EXERCISE GOAL ▸ Every line below must be reproduced exactly; no pictures are to be included.

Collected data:

------------------------

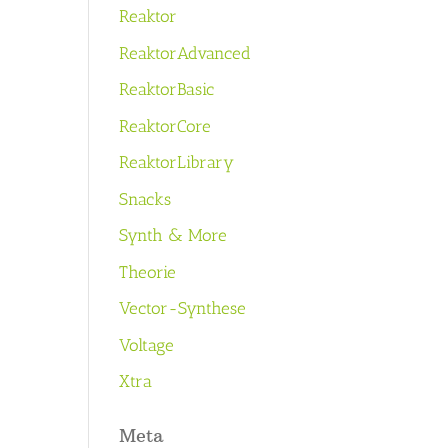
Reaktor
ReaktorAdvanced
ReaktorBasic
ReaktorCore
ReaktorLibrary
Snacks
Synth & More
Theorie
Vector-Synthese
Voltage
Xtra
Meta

------------------------

WRITTEN ANSWER ▸
Reaktor
ReaktorAdvanced
ReaktorBasic
ReaktorCore
ReaktorLibrary
Snacks
Synth & More
Theorie
Vector-Synthese
Voltage
Xtra
Meta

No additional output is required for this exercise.